How to complete this task: After going through the data, give the number of lines that contain the word "pixels" as your sole answer.

Working data:
------------------------
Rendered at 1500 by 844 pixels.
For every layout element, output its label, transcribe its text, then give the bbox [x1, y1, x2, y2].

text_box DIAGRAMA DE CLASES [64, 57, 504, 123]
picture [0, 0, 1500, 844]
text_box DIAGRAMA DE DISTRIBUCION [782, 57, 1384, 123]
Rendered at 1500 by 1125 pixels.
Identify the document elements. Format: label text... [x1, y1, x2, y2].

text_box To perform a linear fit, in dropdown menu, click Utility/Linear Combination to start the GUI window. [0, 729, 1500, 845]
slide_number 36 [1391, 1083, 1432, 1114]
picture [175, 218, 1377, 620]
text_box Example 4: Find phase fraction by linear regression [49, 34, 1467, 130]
------------------------
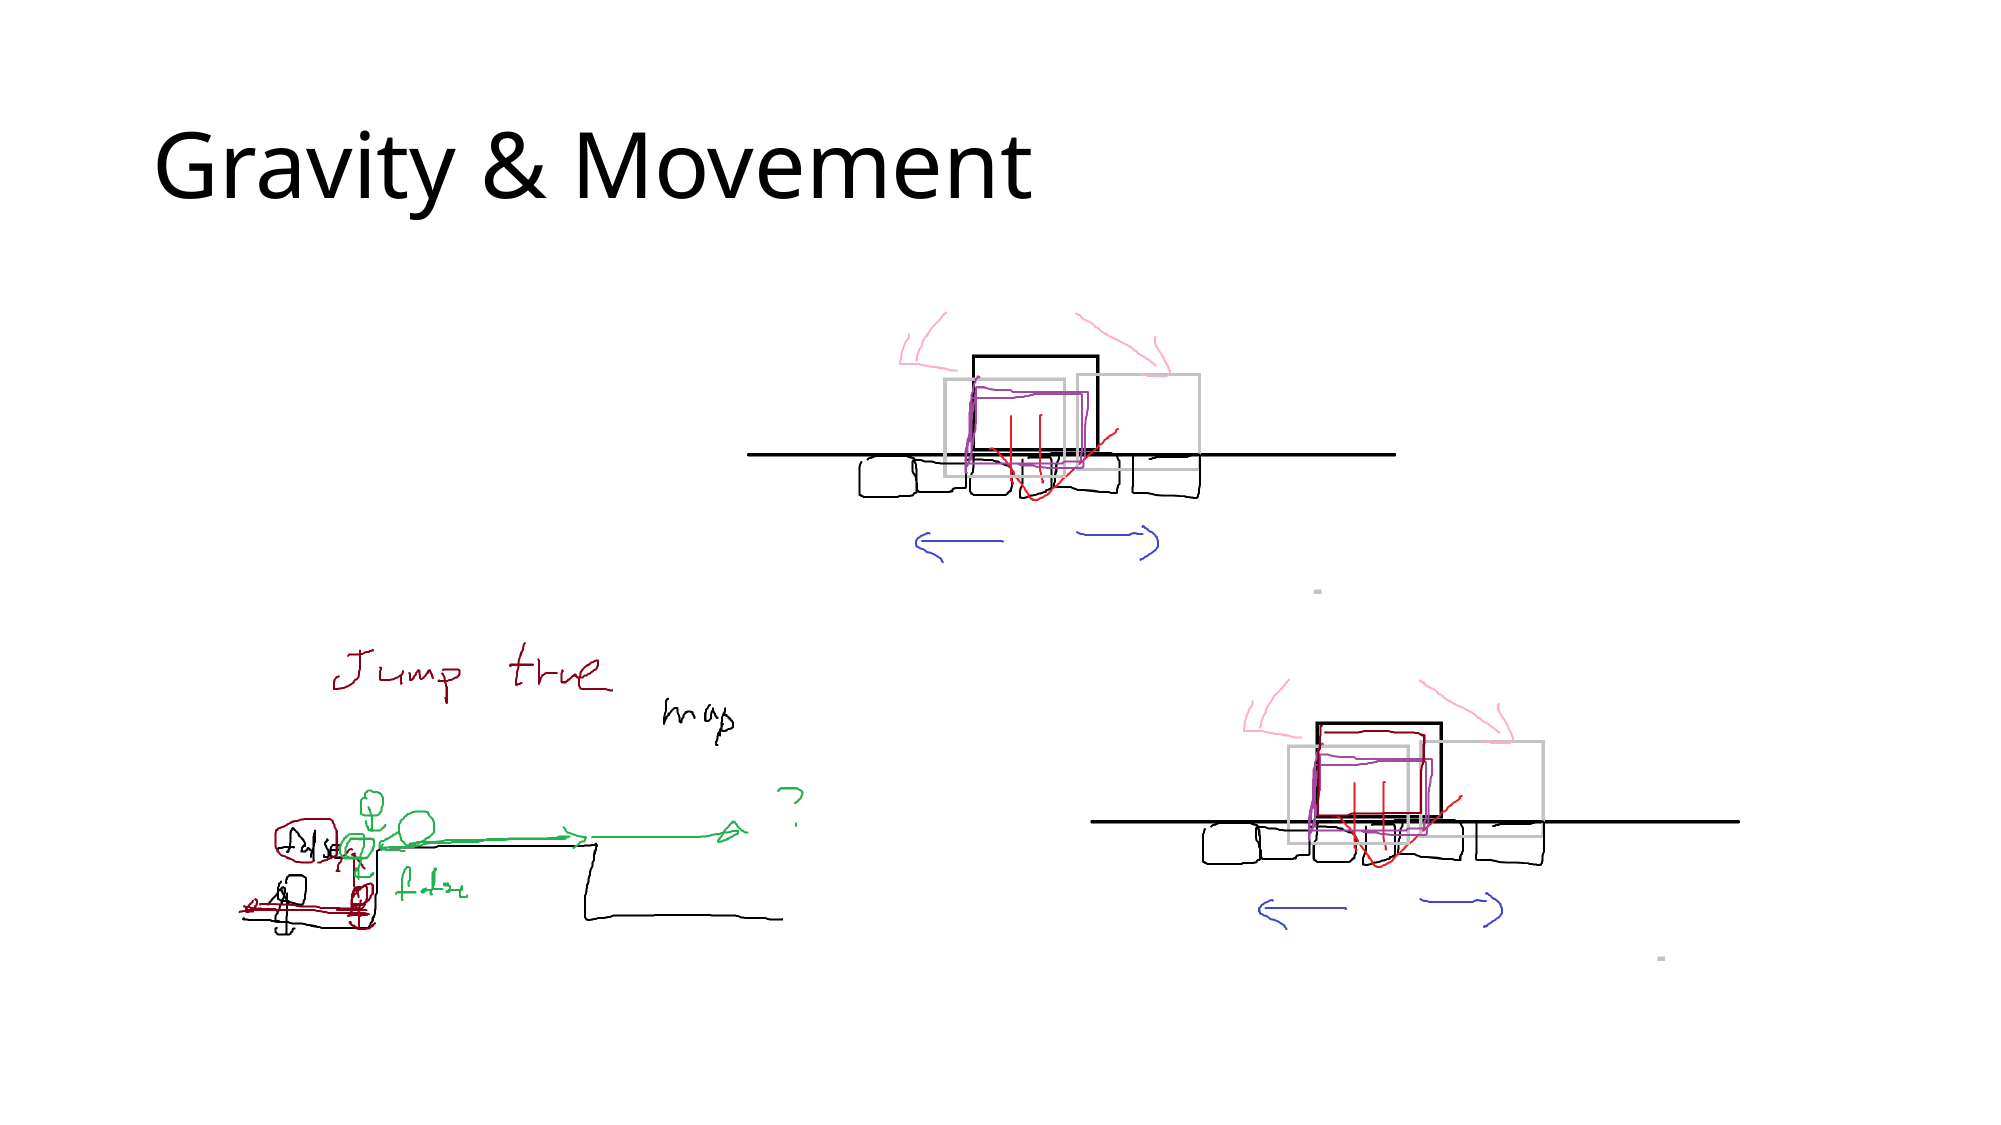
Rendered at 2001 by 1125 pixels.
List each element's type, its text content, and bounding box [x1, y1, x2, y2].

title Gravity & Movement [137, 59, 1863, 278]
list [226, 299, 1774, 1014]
------------------------
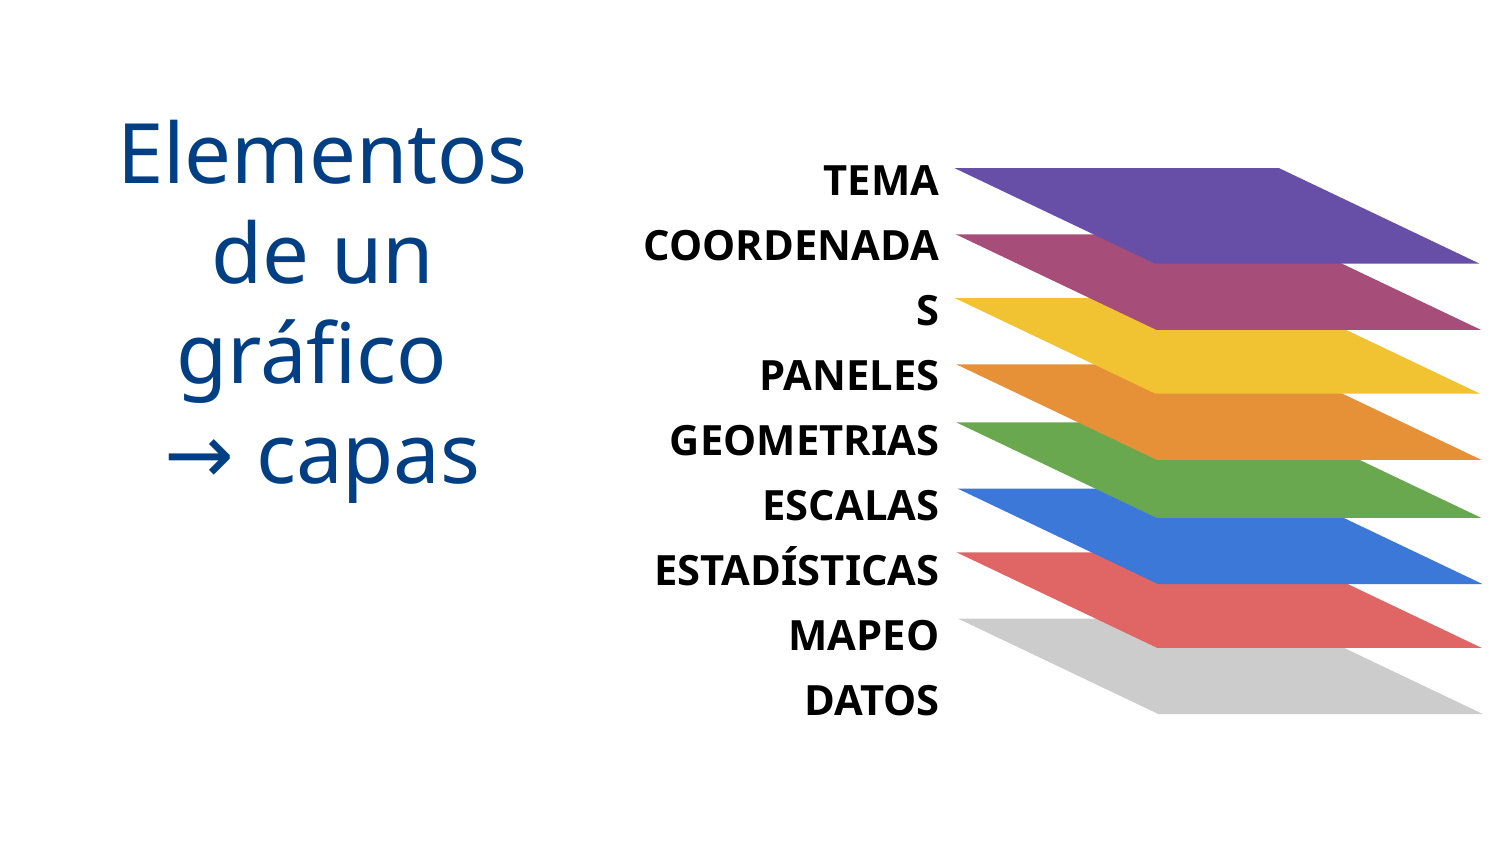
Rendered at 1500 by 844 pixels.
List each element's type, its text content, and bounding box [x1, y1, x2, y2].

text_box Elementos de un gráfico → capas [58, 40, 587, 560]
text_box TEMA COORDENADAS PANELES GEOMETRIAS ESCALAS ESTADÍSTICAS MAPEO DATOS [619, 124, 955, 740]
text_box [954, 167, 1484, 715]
------------------------
Solution for this exercise: 4